If just thinking about the word “elder care” has you turning gray, take a deep breath.
Since 2008, I have met with hundreds of adult children, grandchildren, spouses, friends, nieces, nephews and siblings of someone in need of elder care. Every one of them was stressed.
Many were stressed to the point of tears because their best efforts were not working. But guilt and frustration became comical when I asked them to step back and look at the big picture of what they are asking of themselves.
One person trying to provide 24-hour care for another person is impossible. It isn’t a “one-person” job.
Think of all the offers of help that come in when a new mom has a baby. We worry that she’s not getting enough rest with the frequent feedings and diaper changes. We bring food and babysitting offers to help her through the rough months.

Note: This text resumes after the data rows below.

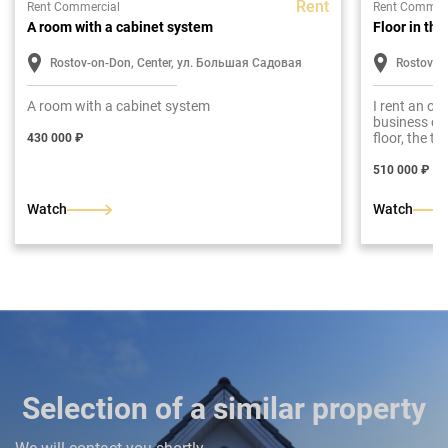
Rent
Rent Commercial
Rent Commerc
A room with a cabinet system
Floor in th
Rostov-on-Don, Center, ул. Большая Садовая
Rostov-o
A room with a cabinet system
I rent an of
business ce
floor, the t
430 000 ₽
repair
510 000 ₽
Watch
Watch
Selection of a similar property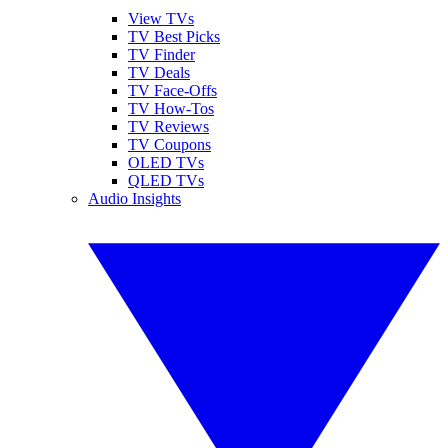
View TVs
TV Best Picks
TV Finder
TV Deals
TV Face-Offs
TV How-Tos
TV Reviews
TV Coupons
OLED TVs
QLED TVs
Audio Insights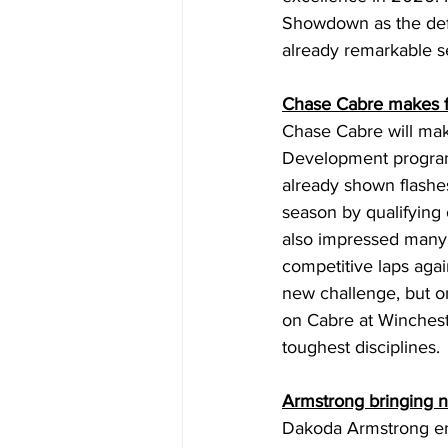
Showdown as the defe
already remarkable s
Chase Cabre makes fi
Chase Cabre will make
Development program.
already shown flashes
season by qualifying
also impressed many
competitive laps aga
new challenge, but on
on Cabre at Winchest
toughest disciplines. 
Armstrong bringing 
Dakoda Armstrong en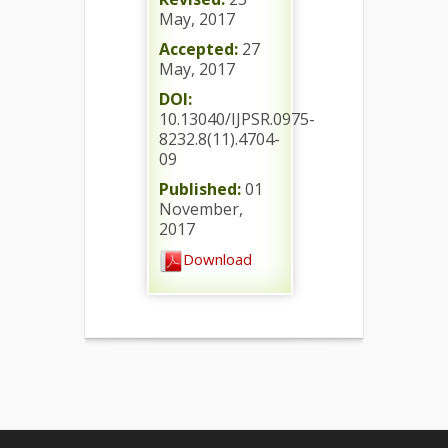
May, 2017
Accepted:
27
May, 2017
DOI:
10.13040/IJPSR.0975-
8232.8(11).4704-
09
Published:
01
November,
2017
Download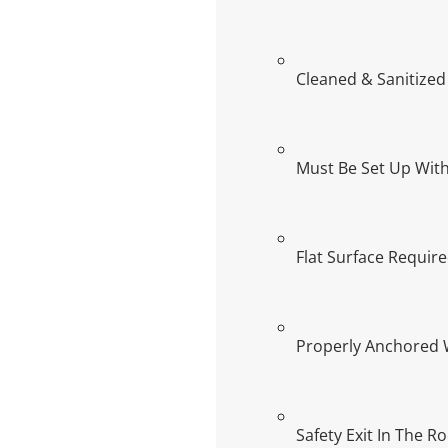
Cleaned & Sanitized
Must Be Set Up With
Flat Surface Requir
Properly Anchored 
Safety Exit In The R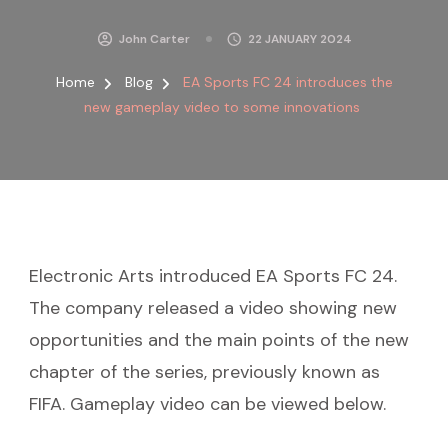
John Carter
22 JANUARY 2024
Home
Blog
EA Sports FC 24 introduces the
new gameplay video to some innovations
Electronic Arts introduced EA Sports FC 24.
The company released a video showing new
opportunities and the main points of the new
chapter of the series, previously known as
FIFA. Gameplay video can be viewed below.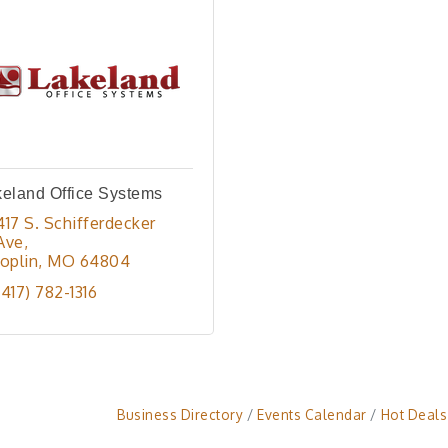
eland Office Systems
417 S. Schifferdecker 
Ave
Joplin
MO
64804
(417) 782-1316
Business Directory
Events Calendar
Hot Deals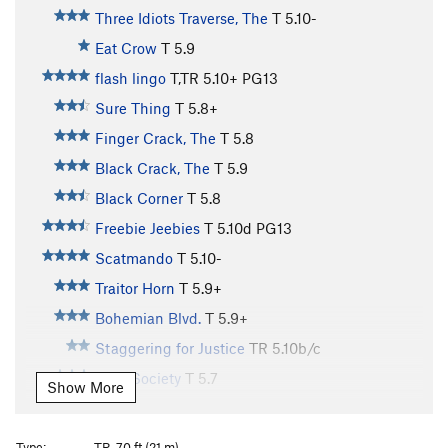
Three Idiots Traverse, The
T
5.10-
Eat Crow
T
5.9
flash lingo
T,TR
5.10+
PG13
Sure Thing
T
5.8+
Finger Crack, The
T
5.8
Black Crack, The
T
5.9
Black Corner
T
5.8
Freebie Jeebies
T
5.10d
PG13
Scatmando
T
5.10-
Traitor Horn
T
5.9+
Bohemian Blvd.
T
5.9+
Staggering for Justice
TR
5.10b/c
Cafe Society
T
5.7
Show More
MInor Munginella
T
5.8
Lady Fantasy
T
5.10b
Type:
TR, 70 ft (21 m)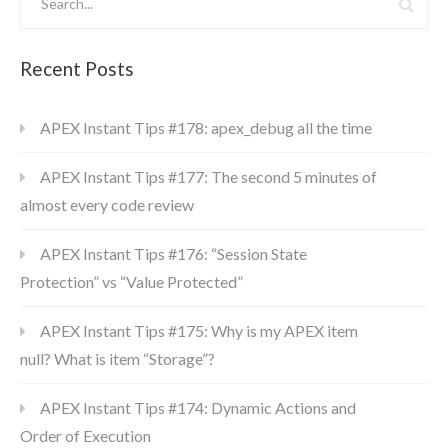
Recent Posts
APEX Instant Tips #178: apex_debug all the time
APEX Instant Tips #177: The second 5 minutes of
almost every code review
APEX Instant Tips #176: “Session State
Protection” vs “Value Protected”
APEX Instant Tips #175: Why is my APEX item
null? What is item “Storage”?
APEX Instant Tips #174: Dynamic Actions and
Order of Execution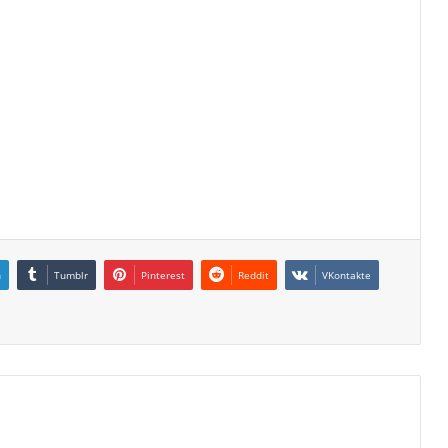
n
Tumblr
Pinterest
Reddit
VKontakte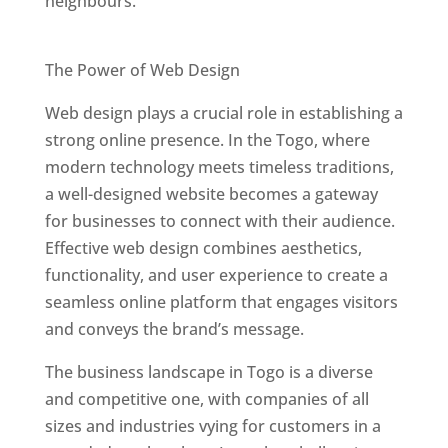
neighbours.
Best Web Designers In Togo
The Power of Web Design
Web design plays a crucial role in establishing a
strong online presence. In the Togo, where
modern technology meets timeless traditions,
a well-designed website becomes a gateway
for businesses to connect with their audience.
Effective web design combines aesthetics,
functionality, and user experience to create a
seamless online platform that engages visitors
and conveys the brand’s message.
The business landscape in Togo is a diverse
and competitive one, with companies of all
sizes and industries vying for customers in a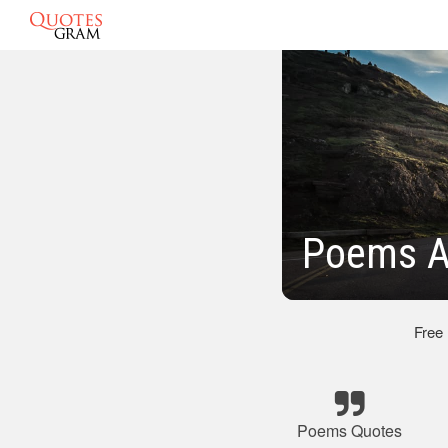
Poems A
Free
Poems Quotes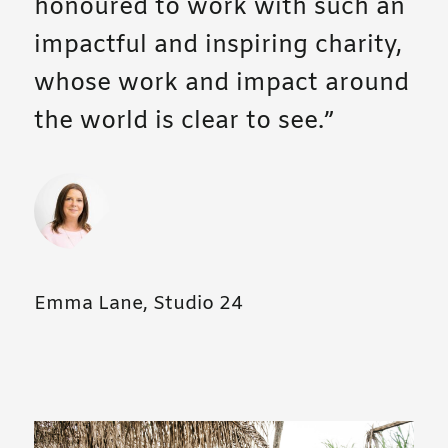
honoured to work with such an
impactful and inspiring charity,
whose work and impact around
the world is clear to see.
Emma Lane, Studio 24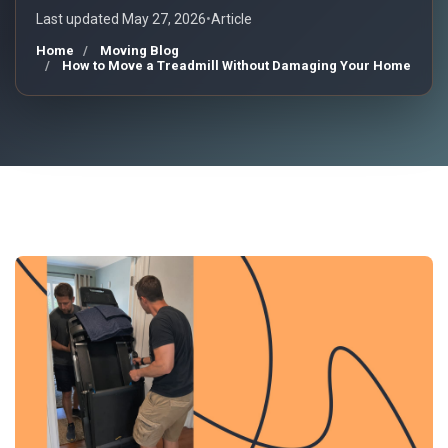
Last updated May 27, 2026
•
Article
Home
Moving Blog
How to Move a Treadmill Without Damaging Your Home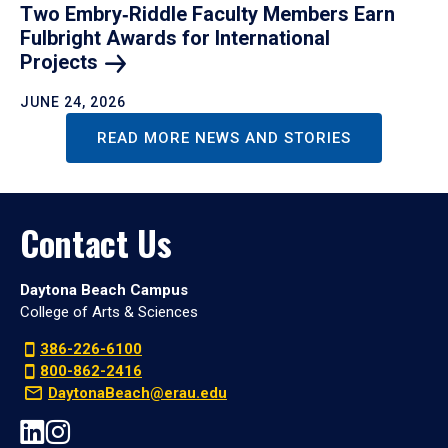
Two Embry‑Riddle Faculty Members Earn
Fulbright Awards for International
Projects
JUNE 24, 2026
READ MORE NEWS AND STORIES
Contact Us
Daytona Beach Campus
College of Arts & Sciences
386-226-6100
800-862-2416
DaytonaBeach@erau.edu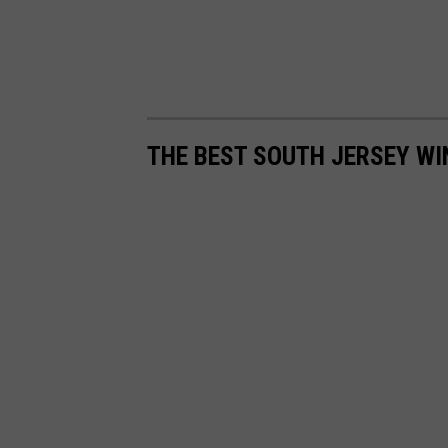
THE BEST SOUTH JERSEY WI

Take that new mom (or dad) and age her by 30 years, so she may be dealing with her own health problems. Then make that new baby a fully grown adult with “new baby” needs. Add a second baby (another parent) and add the ability to argue with, throw guilt at, and walk (or drive!) away from you. Do you seriously think you should be able to handle elder care alone?

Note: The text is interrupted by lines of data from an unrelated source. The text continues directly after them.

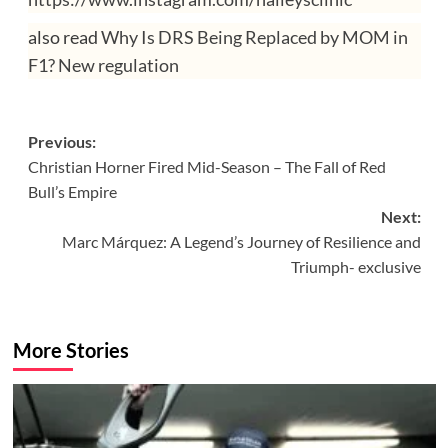
also read
Why Is DRS Being Replaced by MOM in
F1? New regulation
Post
Previous:
Christian Horner Fired Mid-Season – The Fall of Red
navigation
Bull’s Empire
Next:
Marc Márquez: A Legend’s Journey of Resilience and
Triumph- exclusive
More Stories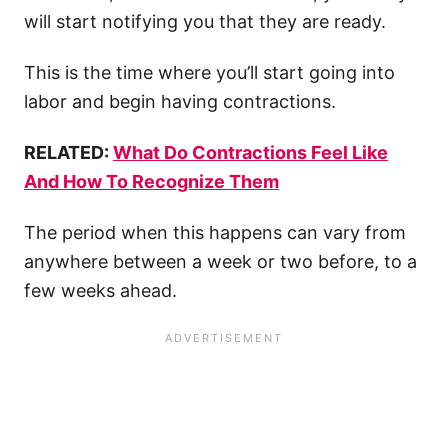
will start notifying you that they are ready.
This is the time where you’ll start going into
labor and begin having contractions.
RELATED:
What Do Contractions Feel Like
And How To Recognize Them
The period when this happens can vary from
anywhere between a week or two before, to a
few weeks ahead.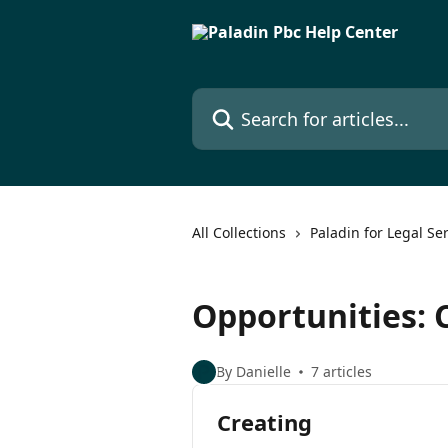
Skip to main content
Search for articles...
All Collections
Paladin for Legal Se
Opportunities: 
By Danielle
7 articles
Creating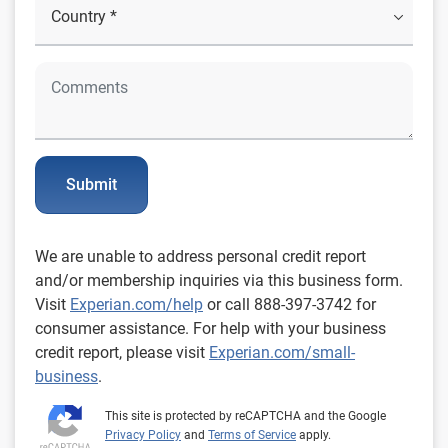
Submit
We are unable to address personal credit report
and/or membership inquiries via this business form.
Visit
Experian.com/help
or call 888-397-3742 for
consumer assistance. For help with your business
credit report, please visit
Experian.com/small-
business
.
This site is protected by reCAPTCHA and the Google
Privacy Policy
and
Terms of Service
apply.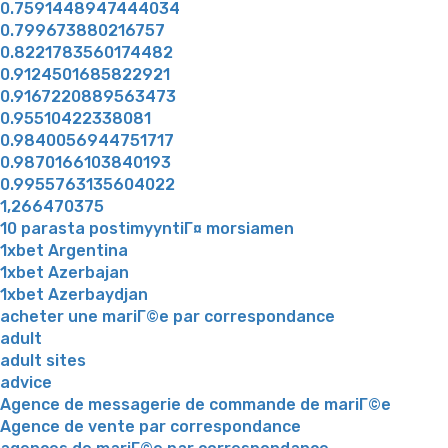
0.7591448947444034
0.799673880216757
0.8221783560174482
0.9124501685822921
0.9167220889563473
0.95510422338081
0.9840056944751717
0.9870166103840193
0.9955763135604022
1,266470375
10 parasta postimyyntiГ¤ morsiamen
1xbet Argentina
1xbet Azerbajan
1xbet Azerbaydjan
acheter une mariГ©e par correspondance
adult
adult sites
advice
Agence de messagerie de commande de mariГ©e
Agence de vente par correspondance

The word itself can mean so much. A search of elder care on the web can send you into more confusion. Decide what it is that you need.

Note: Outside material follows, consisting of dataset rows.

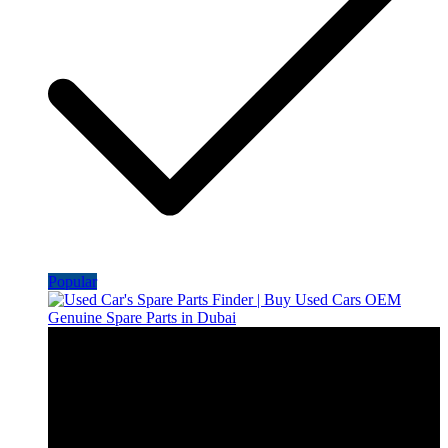
Popular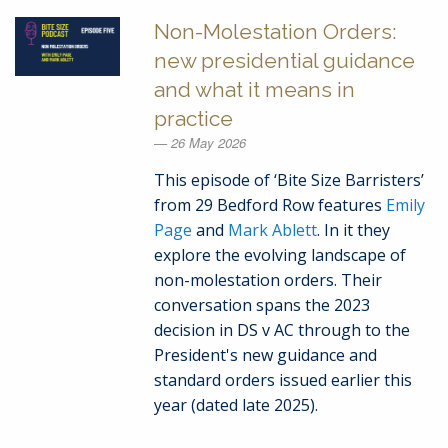
Non-Molestation Orders:
new presidential guidance
and what it means in
practice
26 May 2026
This episode of ‘Bite Size Barristers’
from 29 Bedford Row features
Emily
Page
and
Mark Ablett
. In it they
explore the evolving landscape of
non-molestation orders. Their
conversation spans the 2023
decision in DS v AC through to the
President's new guidance and
standard orders issued earlier this
year (dated late 2025).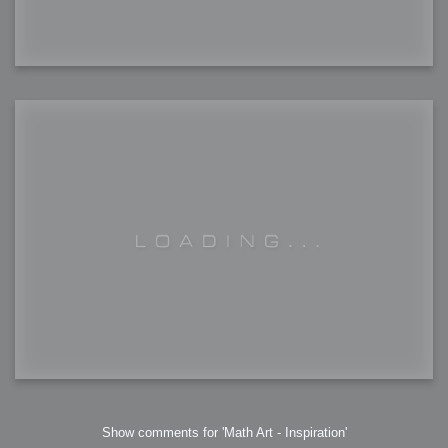
Show comments for 'Math Art - Inspiration'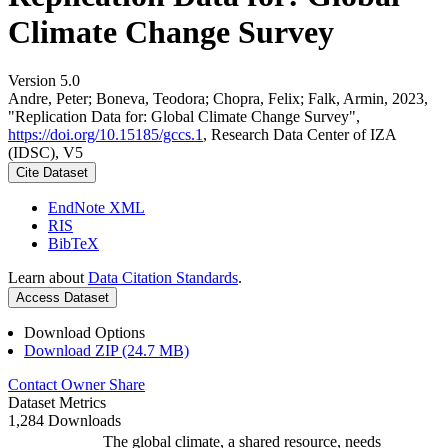
Climate Change Survey
Version 5.0
Andre, Peter; Boneva, Teodora; Chopra, Felix; Falk, Armin, 2023,
"Replication Data for: Global Climate Change Survey",
https://doi.org/10.15185/gccs.1
, Research Data Center of IZA
(IDSC), V5
Cite Dataset
EndNote XML
RIS
BibTeX
Learn about
Data Citation Standards
.
Access Dataset
Download Options
Download ZIP (24.7 MB)
Contact Owner
Share
Dataset Metrics
1,284 Downloads
The global climate, a shared resource, needs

Before you search, ask yourself a few questions:
What is the primary need? Think of the toughest part of the day. Do you lie awake, worrying about falls on the way to the bathroom, or, with dementia, wandering? Maybe it’s the morning hours. It’s hard enough to get yourself up, bathed, dressed, and fed, let alone another person or two.
When do you most need a break? The day might be more manageable if you can sleep at night. Or the night might be more tolerable if you know help is coming in the morning.